→ YOUR TASK
Once the pictures are set aside, reproduce the remaining data exactly.

→ MATERIAL FOR THE TASK
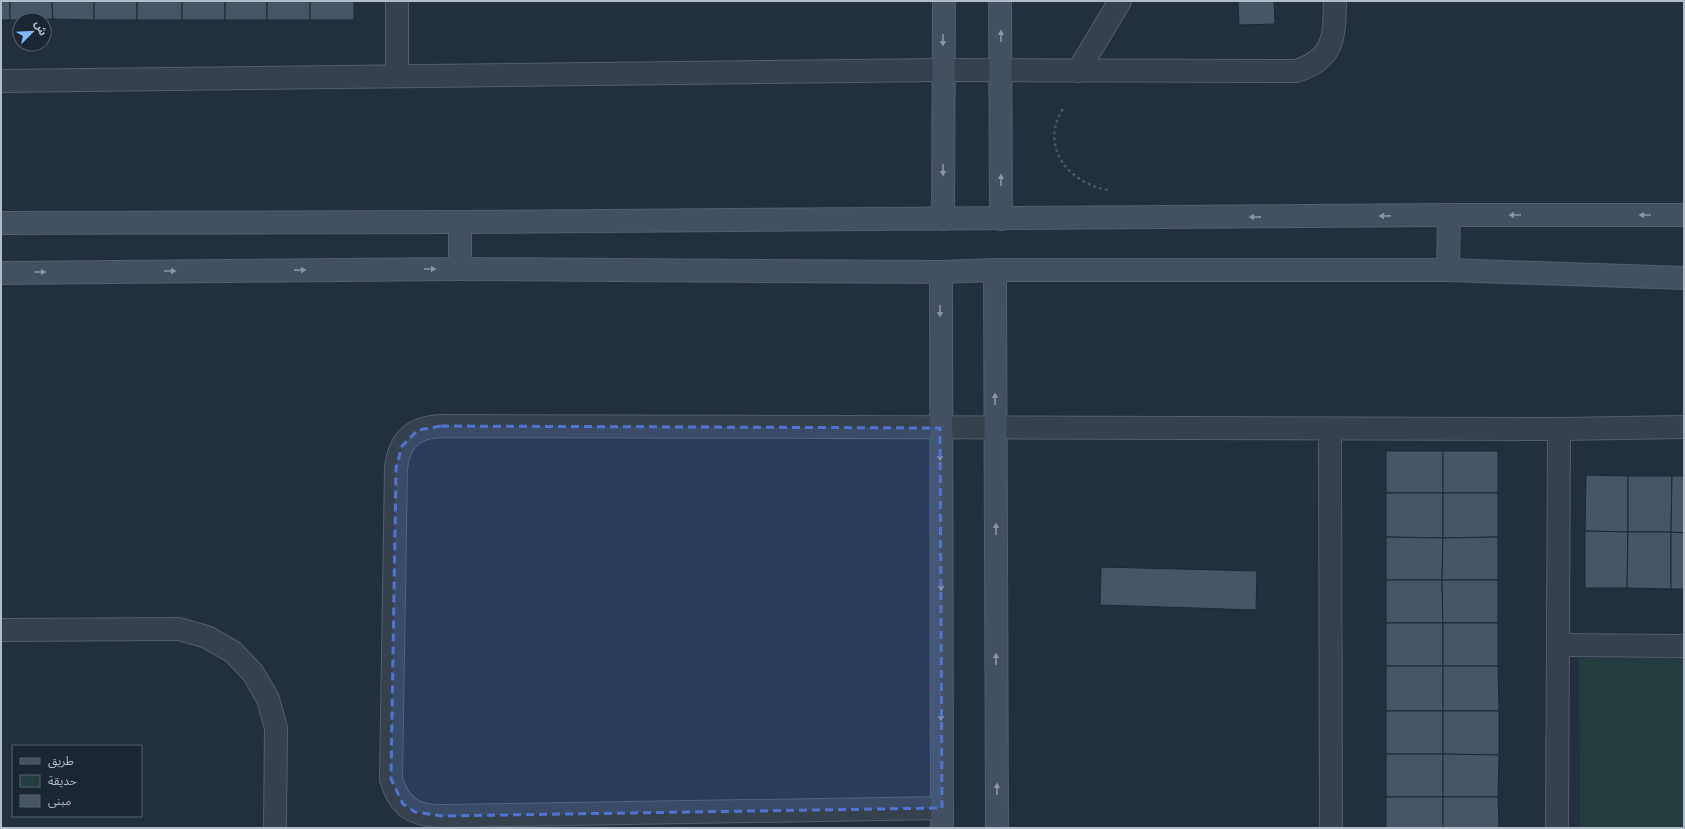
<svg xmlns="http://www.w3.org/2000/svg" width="1685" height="829" font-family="'Fira Sans','Noto Sans Arabic',sans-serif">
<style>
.green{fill:#233d3e}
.building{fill:#475667;stroke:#1c2834}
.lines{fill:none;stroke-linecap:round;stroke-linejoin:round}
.street-casing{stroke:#535f6b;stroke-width:24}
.secondary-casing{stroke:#535f6b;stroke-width:24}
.path{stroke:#415a5c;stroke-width:2.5;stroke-dasharray:3 3;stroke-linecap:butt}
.street{stroke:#35414d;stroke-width:22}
.secondary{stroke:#435061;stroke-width:22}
.oneway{fill:#8a96a5}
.marked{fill:#5174d3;fill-opacity:0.2;stroke:#5174d3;stroke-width:3;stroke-dasharray:8 5;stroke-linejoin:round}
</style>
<rect width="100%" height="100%" fill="#212f3e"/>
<!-- green -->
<path class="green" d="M1579,658H1684V828H1580Z"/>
<!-- building -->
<g class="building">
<rect x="1" y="1" width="9" height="19"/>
<path d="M10,1H52L53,19L10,20Z"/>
<path d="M52,1H94V20L53,19Z"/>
<rect x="94" y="1" width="43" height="19"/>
<rect x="137" y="1" width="45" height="19"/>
<rect x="182" y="1" width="43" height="19"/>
<rect x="225" y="1" width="42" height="19"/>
<rect x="267" y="1" width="43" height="19"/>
<rect x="310" y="1" width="44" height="19"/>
<path d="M1238,1H1274L1275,24L1239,25Z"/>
<rect x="1386" y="451" width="57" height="42"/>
<rect x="1443" y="451" width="55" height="42"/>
<path d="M1586,475L1628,476V532L1585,531Z"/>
<path d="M1628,476H1672L1671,532H1628Z"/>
<path d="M1672,476H1684V533L1671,532Z"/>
<path d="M1386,493H1443V538L1386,537Z"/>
<path d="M1443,493H1498V537L1443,538Z"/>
<path d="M1585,531L1628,532L1627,588H1585Z"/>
<path d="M1628,532H1671V589L1627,588Z"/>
<path d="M1671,532L1684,533V589H1671Z"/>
<path d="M1386,537L1443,538L1442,580H1386Z"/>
<path d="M1498,537V580H1442L1443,538Z"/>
<path d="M1101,567L1257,571L1256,610L1100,605Z"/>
<path d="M1386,580H1442L1443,623H1386Z"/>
<path d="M1442,580H1498V623H1443Z"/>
<rect x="1386" y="623" width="57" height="43"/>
<rect x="1443" y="623" width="55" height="43"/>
<rect x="1386" y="666" width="57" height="45"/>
<path d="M1443,666H1498L1499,711H1443Z"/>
<rect x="1386" y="711" width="57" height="43"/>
<path d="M1443,711H1499V755L1443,754Z"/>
<rect x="1386" y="754" width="57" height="43"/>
<path d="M1443,754L1499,755L1498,797H1443Z"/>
<rect x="1386" y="797" width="57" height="31"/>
<path d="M1443,797H1498L1499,828H1443Z"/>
</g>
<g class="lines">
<!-- street casing -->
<g class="street-casing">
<g id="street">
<path d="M1078,71L1120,1"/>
<path d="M397,76V1"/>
<path d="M1,81L943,70L1296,71C1335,59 1334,37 1335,1"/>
<path d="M1330,429L1331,828"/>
<path d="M1,630L179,629L207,637L233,652L253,673L268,699L276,728L275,828"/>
<path d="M1558,645L1684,646"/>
<path d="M942,808L442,816C413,816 399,806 391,779L396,468C399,441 413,427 441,426L1559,429L1684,427"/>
<path d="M1557,828L1559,429"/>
</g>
</g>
<!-- secondary casing -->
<g class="secondary-casing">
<g id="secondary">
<path d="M1000,1L1001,219"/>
<path d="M943,219L944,1"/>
<path d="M460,222V269"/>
<path d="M1,223L460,222L1449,215H1684"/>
<path d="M995,270L997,828"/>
<path d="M1448,270L1449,215"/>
<path d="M941,272L942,828"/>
<path d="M1,273L460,269L941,272L995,270H1448L1684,278"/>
</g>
</g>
<!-- path -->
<path class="path" d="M1063,109C1039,146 1068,183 1108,190"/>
<!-- street -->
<use href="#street" class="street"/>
<!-- secondary -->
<use href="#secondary" class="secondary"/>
</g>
<!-- one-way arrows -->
<defs><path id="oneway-solid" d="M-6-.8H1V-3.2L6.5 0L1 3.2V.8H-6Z"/></defs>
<g class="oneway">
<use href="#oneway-solid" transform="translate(1001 36) rotate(-90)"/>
<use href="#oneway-solid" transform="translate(943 40) rotate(91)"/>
<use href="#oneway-solid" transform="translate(943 170) rotate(90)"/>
<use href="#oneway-solid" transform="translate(1001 180) rotate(-90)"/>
<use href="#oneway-solid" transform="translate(1515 215) rotate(-180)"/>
<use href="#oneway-solid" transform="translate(1645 215) rotate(-180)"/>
<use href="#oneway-solid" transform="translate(1385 216) rotate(179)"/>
<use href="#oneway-solid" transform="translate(1255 217) rotate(179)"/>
<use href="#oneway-solid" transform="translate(430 269)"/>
<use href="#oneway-solid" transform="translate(300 270)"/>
<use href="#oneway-solid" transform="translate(170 271)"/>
<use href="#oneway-solid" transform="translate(40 272)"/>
<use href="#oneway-solid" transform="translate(940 311) rotate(90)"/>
<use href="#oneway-solid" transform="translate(995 399) rotate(-90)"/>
<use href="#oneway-solid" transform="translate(940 455) rotate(90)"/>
<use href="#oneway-solid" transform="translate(996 529) rotate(-90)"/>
<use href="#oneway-solid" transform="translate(941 585) rotate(90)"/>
<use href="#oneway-solid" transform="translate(996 659) rotate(-90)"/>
<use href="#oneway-solid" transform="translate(941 715) rotate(90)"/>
<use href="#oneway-solid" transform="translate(997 789) rotate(-90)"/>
</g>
<!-- marked area -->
<path class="marked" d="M441,426L940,428L942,808L442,816L415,812L403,804L391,779L396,468L402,446L418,430Z"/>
<!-- border -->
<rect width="1685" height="829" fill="none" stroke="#b1bcc9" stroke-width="4"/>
<!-- legend -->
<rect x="12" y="745" width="130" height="72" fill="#1a2632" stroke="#56626e"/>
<rect x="20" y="758" width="20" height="6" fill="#435061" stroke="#56626e"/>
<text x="48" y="765" font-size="12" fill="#b1bcc9">طريق</text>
<rect x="20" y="775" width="20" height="12" fill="#233d3e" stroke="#56626e"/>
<text x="48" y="785" font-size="12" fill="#b1bcc9">حديقة</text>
<rect x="20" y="795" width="20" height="12" fill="#475667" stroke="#56626e"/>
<text x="48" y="805" font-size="12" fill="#b1bcc9">مبنى</text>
<!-- north arrow -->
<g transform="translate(32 32) rotate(66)"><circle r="19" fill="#1a2632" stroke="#56626e"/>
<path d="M0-3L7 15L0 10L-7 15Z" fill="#80b9ff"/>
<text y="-6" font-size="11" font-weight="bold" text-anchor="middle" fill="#b1bcc9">ش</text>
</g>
</svg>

→ OUTPUT OF THE EXERCISE
<svg xmlns="http://www.w3.org/2000/svg" width="1685" height="829" font-family="'Fira Sans','Noto Sans Arabic',sans-serif">
<style>
.green{fill:#233d3e}
.building{fill:#475667;stroke:#1c2834}
.lines{fill:none;stroke-linecap:round;stroke-linejoin:round}
.street-casing{stroke:#535f6b;stroke-width:24}
.secondary-casing{stroke:#535f6b;stroke-width:24}
.path{stroke:#415a5c;stroke-width:2.5;stroke-dasharray:3 3;stroke-linecap:butt}
.street{stroke:#35414d;stroke-width:22}
.secondary{stroke:#435061;stroke-width:22}
.oneway{fill:#8a96a5}
.marked{fill:#5174d3;fill-opacity:0.2;stroke:#5174d3;stroke-width:3;stroke-dasharray:8 5;stroke-linejoin:round}
</style>
<rect width="100%" height="100%" fill="#212f3e"/>
<!-- green -->
<path class="green" d="M1579,658H1684V828H1580Z"/>
<!-- building -->
<g class="building">
<rect x="1" y="1" width="9" height="19"/>
<path d="M10,1H52L53,19L10,20Z"/>
<path d="M52,1H94V20L53,19Z"/>
<rect x="94" y="1" width="43" height="19"/>
<rect x="137" y="1" width="45" height="19"/>
<rect x="182" y="1" width="43" height="19"/>
<rect x="225" y="1" width="42" height="19"/>
<rect x="267" y="1" width="43" height="19"/>
<rect x="310" y="1" width="44" height="19"/>
<path d="M1238,1H1274L1275,24L1239,25Z"/>
<rect x="1386" y="451" width="57" height="42"/>
<rect x="1443" y="451" width="55" height="42"/>
<path d="M1586,475L1628,476V532L1585,531Z"/>
<path d="M1628,476H1672L1671,532H1628Z"/>
<path d="M1672,476H1684V533L1671,532Z"/>
<path d="M1386,493H1443V538L1386,537Z"/>
<path d="M1443,493H1498V537L1443,538Z"/>
<path d="M1585,531L1628,532L1627,588H1585Z"/>
<path d="M1628,532H1671V589L1627,588Z"/>
<path d="M1671,532L1684,533V589H1671Z"/>
<path d="M1386,537L1443,538L1442,580H1386Z"/>
<path d="M1498,537V580H1442L1443,538Z"/>
<path d="M1101,567L1257,571L1256,610L1100,605Z"/>
<path d="M1386,580H1442L1443,623H1386Z"/>
<path d="M1442,580H1498V623H1443Z"/>
<rect x="1386" y="623" width="57" height="43"/>
<rect x="1443" y="623" width="55" height="43"/>
<rect x="1386" y="666" width="57" height="45"/>
<path d="M1443,666H1498L1499,711H1443Z"/>
<rect x="1386" y="711" width="57" height="43"/>
<path d="M1443,711H1499V755L1443,754Z"/>
<rect x="1386" y="754" width="57" height="43"/>
<path d="M1443,754L1499,755L1498,797H1443Z"/>
<rect x="1386" y="797" width="57" height="31"/>
<path d="M1443,797H1498L1499,828H1443Z"/>
</g>
<g class="lines">
<!-- street casing -->
<g class="street-casing">
<g id="street">
<path d="M1078,71L1120,1"/>
<path d="M397,76V1"/>
<path d="M1,81L943,70L1296,71C1335,59 1334,37 1335,1"/>
<path d="M1330,429L1331,828"/>
<path d="M1,630L179,629L207,637L233,652L253,673L268,699L276,728L275,828"/>
<path d="M1558,645L1684,646"/>
<path d="M942,808L442,816C413,816 399,806 391,779L396,468C399,441 413,427 441,426L1559,429L1684,427"/>
<path d="M1557,828L1559,429"/>
</g>
</g>
<!-- secondary casing -->
<g class="secondary-casing">
<g id="secondary">
<path d="M1000,1L1001,219"/>
<path d="M943,219L944,1"/>
<path d="M460,222V269"/>
<path d="M1,223L460,222L1449,215H1684"/>
<path d="M995,270L997,828"/>
<path d="M1448,270L1449,215"/>
<path d="M941,272L942,828"/>
<path d="M1,273L460,269L941,272L995,270H1448L1684,278"/>
</g>
</g>
<!-- path -->
<path class="path" d="M1063,109C1039,146 1068,183 1108,190"/>
<!-- street -->
<use href="#street" class="street"/>
<!-- secondary -->
<use href="#secondary" class="secondary"/>
</g>
<!-- one-way arrows -->
<defs><path id="oneway-solid" d="M-6-.8H1V-3.2L6.5 0L1 3.2V.8H-6Z"/></defs>
<g class="oneway">
<use href="#oneway-solid" transform="translate(1001 36) rotate(-90)"/>
<use href="#oneway-solid" transform="translate(943 40) rotate(91)"/>
<use href="#oneway-solid" transform="translate(943 170) rotate(90)"/>
<use href="#oneway-solid" transform="translate(1001 180) rotate(-90)"/>
<use href="#oneway-solid" transform="translate(1515 215) rotate(-180)"/>
<use href="#oneway-solid" transform="translate(1645 215) rotate(-180)"/>
<use href="#oneway-solid" transform="translate(1385 216) rotate(179)"/>
<use href="#oneway-solid" transform="translate(1255 217) rotate(179)"/>
<use href="#oneway-solid" transform="translate(430 269)"/>
<use href="#oneway-solid" transform="translate(300 270)"/>
<use href="#oneway-solid" transform="translate(170 271)"/>
<use href="#oneway-solid" transform="translate(40 272)"/>
<use href="#oneway-solid" transform="translate(940 311) rotate(90)"/>
<use href="#oneway-solid" transform="translate(995 399) rotate(-90)"/>
<use href="#oneway-solid" transform="translate(940 455) rotate(90)"/>
<use href="#oneway-solid" transform="translate(996 529) rotate(-90)"/>
<use href="#oneway-solid" transform="translate(941 585) rotate(90)"/>
<use href="#oneway-solid" transform="translate(996 659) rotate(-90)"/>
<use href="#oneway-solid" transform="translate(941 715) rotate(90)"/>
<use href="#oneway-solid" transform="translate(997 789) rotate(-90)"/>
</g>
<!-- marked area -->
<path class="marked" d="M441,426L940,428L942,808L442,816L415,812L403,804L391,779L396,468L402,446L418,430Z"/>
<!-- border -->
<rect width="1685" height="829" fill="none" stroke="#b1bcc9" stroke-width="4"/>
<!-- legend -->
<rect x="12" y="745" width="130" height="72" fill="#1a2632" stroke="#56626e"/>
<rect x="20" y="758" width="20" height="6" fill="#435061" stroke="#56626e"/>
<text x="48" y="765" font-size="12" fill="#b1bcc9">طريق</text>
<rect x="20" y="775" width="20" height="12" fill="#233d3e" stroke="#56626e"/>
<text x="48" y="785" font-size="12" fill="#b1bcc9">حديقة</text>
<rect x="20" y="795" width="20" height="12" fill="#475667" stroke="#56626e"/>
<text x="48" y="805" font-size="12" fill="#b1bcc9">مبنى</text>
<!-- north arrow -->
<g transform="translate(32 32) rotate(66)"><circle r="19" fill="#1a2632" stroke="#56626e"/>
<path d="M0-3L7 15L0 10L-7 15Z" fill="#80b9ff"/>
<text y="-6" font-size="11" font-weight="bold" text-anchor="middle" fill="#b1bcc9">ش</text>
</g>
</svg>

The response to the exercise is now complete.